• Text segment:

An action was commenced against a municipality under the
Occupiers' Liability Act for injuries and damages sustained
after a teenager fell from a tree located in a municipal park. The
court in Eric Winters v. Corporation of Haldimand County (2013 ONSC
4096 (CanLII)) dismissed the action, but left the door open for a
municipality to be found liable in certain circumstances.
On September 28, 2011 the plaintiff (Eric Winters) fell from a
tree and was rendered paraplegic at the age of 16. Although the
plaintiff was a teenage boy at the time of the accident, he was not
considered a "risk-taker". The tree was a swamp willow
located at the rear of a municipal park. It had multiple large
limbs growing at or near its base. The tree was known by Eric and
some of his friends as "the Chilling Tree" and had been
used for many years by teenagers to congregate, climb, or sit on.
The municipal park was described as being "passive." It
had trees, a lawn, some picnic tables, and an unusable skateboard
pad. The municipality would maintain the trees, trimming them so
they would not block walkways and removing deadwood which would be
dangerous. Prior to the plaintiff's accident, there had been no
complaints about the tree.
As a result of the accident an action was commenced against the
municipality as the occupier of the park. The focus of the
court's liability analysis was on Section 3(1) of the
Occupiers' Liability Act which requires an occupier to take
reasonable care to see that persons entering a premises are
reasonably safe. The alleged breaches of the municipality's
duties under Act were as follows:
1. the municipality failed to have in place a reasonable system
to inspect and monitor the use of the municipal park by
2. the municipality failed to trim the "Chilling Tree"
to prevent it from being easily climbed and used as a sitting perch
3. the municipality failed to remove the "Chilling
Tree" entirely; and/or
4. the municipality failed to implement and enforce rules
against climbing trees in the municipal park.

• Tasks to complete:
**1.** In the case summary, what kind of tree did the plaintiff fall from?
**2.** Resume the case summary right after its list of alleged breaches by the municipality.

• Provided data:
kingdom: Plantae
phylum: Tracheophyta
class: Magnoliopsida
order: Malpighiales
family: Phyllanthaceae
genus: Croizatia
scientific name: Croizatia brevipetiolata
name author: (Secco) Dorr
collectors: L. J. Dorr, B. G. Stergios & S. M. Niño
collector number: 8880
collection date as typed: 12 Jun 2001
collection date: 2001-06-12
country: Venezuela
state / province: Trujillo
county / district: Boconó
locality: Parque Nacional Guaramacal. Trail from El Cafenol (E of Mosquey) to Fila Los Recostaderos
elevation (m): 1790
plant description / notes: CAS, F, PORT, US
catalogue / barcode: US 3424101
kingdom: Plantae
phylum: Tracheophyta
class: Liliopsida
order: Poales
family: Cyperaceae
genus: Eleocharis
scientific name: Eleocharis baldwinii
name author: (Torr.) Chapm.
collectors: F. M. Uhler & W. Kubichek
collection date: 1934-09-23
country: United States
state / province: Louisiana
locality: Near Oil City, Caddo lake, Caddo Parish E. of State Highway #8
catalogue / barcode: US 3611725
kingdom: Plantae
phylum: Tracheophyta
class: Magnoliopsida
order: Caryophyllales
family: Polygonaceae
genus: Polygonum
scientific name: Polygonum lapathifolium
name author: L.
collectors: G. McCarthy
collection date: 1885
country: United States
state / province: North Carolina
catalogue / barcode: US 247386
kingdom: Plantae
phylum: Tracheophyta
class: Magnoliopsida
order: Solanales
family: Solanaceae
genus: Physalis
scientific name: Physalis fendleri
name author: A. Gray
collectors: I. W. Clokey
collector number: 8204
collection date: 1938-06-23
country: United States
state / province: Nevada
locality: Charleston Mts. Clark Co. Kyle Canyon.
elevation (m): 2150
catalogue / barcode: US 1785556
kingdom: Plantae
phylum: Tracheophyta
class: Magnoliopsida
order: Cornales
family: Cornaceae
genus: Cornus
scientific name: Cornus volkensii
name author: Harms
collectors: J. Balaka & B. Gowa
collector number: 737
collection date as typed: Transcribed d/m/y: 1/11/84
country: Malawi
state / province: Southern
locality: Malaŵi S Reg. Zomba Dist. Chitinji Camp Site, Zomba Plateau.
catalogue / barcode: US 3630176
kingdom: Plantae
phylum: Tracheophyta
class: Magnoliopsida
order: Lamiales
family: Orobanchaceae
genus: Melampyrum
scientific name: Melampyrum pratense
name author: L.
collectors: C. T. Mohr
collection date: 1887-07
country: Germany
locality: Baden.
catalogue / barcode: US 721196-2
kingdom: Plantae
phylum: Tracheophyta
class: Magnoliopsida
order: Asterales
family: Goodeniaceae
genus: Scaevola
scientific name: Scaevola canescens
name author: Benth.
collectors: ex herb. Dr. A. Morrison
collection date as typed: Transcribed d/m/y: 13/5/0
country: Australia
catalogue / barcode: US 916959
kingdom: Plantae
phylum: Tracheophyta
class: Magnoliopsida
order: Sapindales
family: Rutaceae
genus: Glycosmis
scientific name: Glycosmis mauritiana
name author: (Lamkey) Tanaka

• Expected outputs:
**1.** A swamp willow.

**2.**
The court considered that the municipality's practice of
being at the park on at least a weekly basis during business hours
constituted reasonable monitoring of the park; particularly as
there were no prior complaints about the "Chilling Tree"
and no municipal witness had ever previously seen anyone climbing
the tree. Further, although the "Chilling Tree" was
attractive to climb with a large horizontal limb eight feet above
the ground, the court held that it was no more unreasonable for the
municipality to leave the tree as it was than it was to leave any
other horizontal surface from which someone could fall. As such, it
would not be reasonable to require the municipality to trim the
"Chilling Tree" or remove it entirely. Finally, in
dismissing the plaintiffs' action, the court noted that a
municipality does not have limitless resources, and it ought not to
be obliged to forbid all activities which, with hindsight, might
prove to be dangerous.
The court's analysis also focused on the issue of
foreseeability, and seemed to leave the door open for a finding of
liability if the circumstances were different; for instance, if the
municipality had prior notice of a tree being attractive to
climbers or that a particular tree enticed risk-taking behaviour.
In doing so the court endorsed the principle enunciated in the
prior case of Ricard v. Trenton (City),  O.J. No. 4700. In
Ricard v. Trenton (City), while dismissing a claim brought against
a municipality in respect of the death of a child who had been
tree-climbing, the court commented:
"It may well be that, on occasion, certain trees by their
nature, or by their locations, become a haven for tree climbers.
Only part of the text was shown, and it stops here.